The Federal Housing Finance Agency's House Price Index (HPI) calculator offers yet another take on home value. The tool analyzes historical mortgage data to project what homes in your state or metropolitan area are likely to be worth based on the rate of appreciation of all homes in the area over a given period that you specify.
  • Pros: The calculator draws on data from tens of millions of home sales and offers insights about broad house price fluctuations, so homeowners can compare the relative affordability of neighborhoods over a period of time.
  • Cons: This calculator doesn't estimate the market value of a particular house. Instead, it offers a look at home price appreciation or depreciation over time. "When you use the FHFA's calculator, you're getting an automated value that doesn't necessarily take into consideration nuances that can only be determined by a human being," Krasow says.

5. Hire a professional appraiser

Best for: Those who want an additional objective price estimate and don't mind the cost Mortgage lenders hire appraisers to confirm the value of a house before approving a loan. Some home sellers choose to take the extra step of hiring an appraiser, but it's not required.

The appraiser considers the characteristics of the property, such as how many bedrooms and bathrooms it has, as well as comps - similar to a CMA prepared by a real estate agent.
  • Pros: Professional appraisers are typically licensed or certified by the state and can provide an objective opinion of the value of the home. However, many home sellers may choose to skip a professional appraisal, knowing that the mortgage lender will order its own appraisal.
  • Cons: An additional appraisal may be an unnecessary expense that can cost you anywhere from $200 to $500. Also, "be aware that no two appraisals are exactly alike," Hovsepian says. "If you got an appraisal from two different companies, that could lead to mixed results, as there is no magic formula that appraisers use. They rely on their experience and instincts, combined with market data, to appraise homes."

Bottom line

Remember that no single home valuation method is guaranteed to be 100-percent accurate. That's why using a combination of these resources can help you make a more informed decision about your home's worth.

For example, you might get a free CMA and conduct your own research using online valuation websites, as well as the FHFA calculator and county auditor's website. Additionally or alternatively, you could pay for a professional appraisal.
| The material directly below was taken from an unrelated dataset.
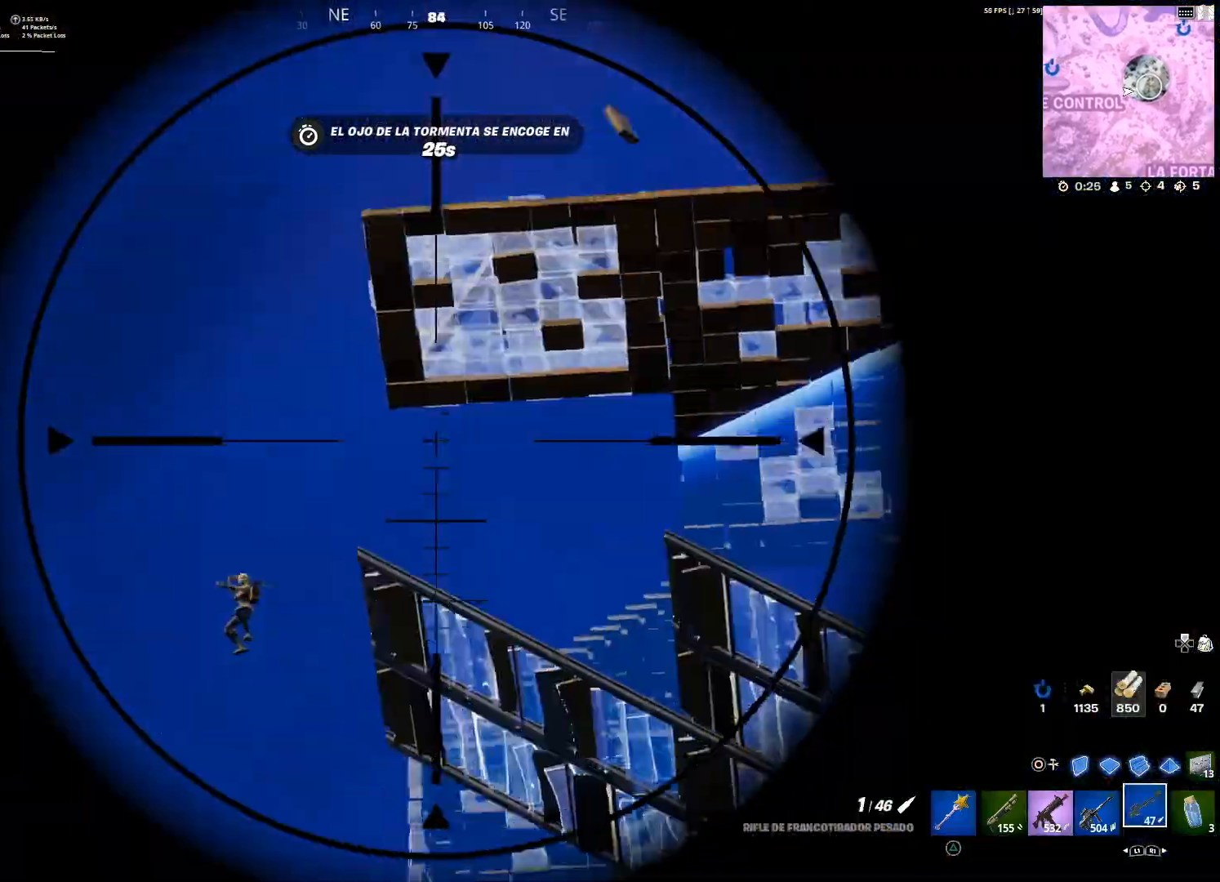
{"buttons": [], "left_stick": "up", "right_stick": "down-left"}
Averaging together all the final values you gather could give you a more accurate picture of your property's worth.

Ultimately, many agree that the most reliable home valuations come from human beings who take the time to carefully assess your property based on a variety of factors.

"All of the evaluation tools are useful in giving an idea of the worth of your home, but an appraiser and/or an experienced agent will be the most accurate sources for determining value," Krasow says. "A trained professional will have an advantage, as a computer cannot determine intrinsic value or consider the condition and improvements you've made to your home."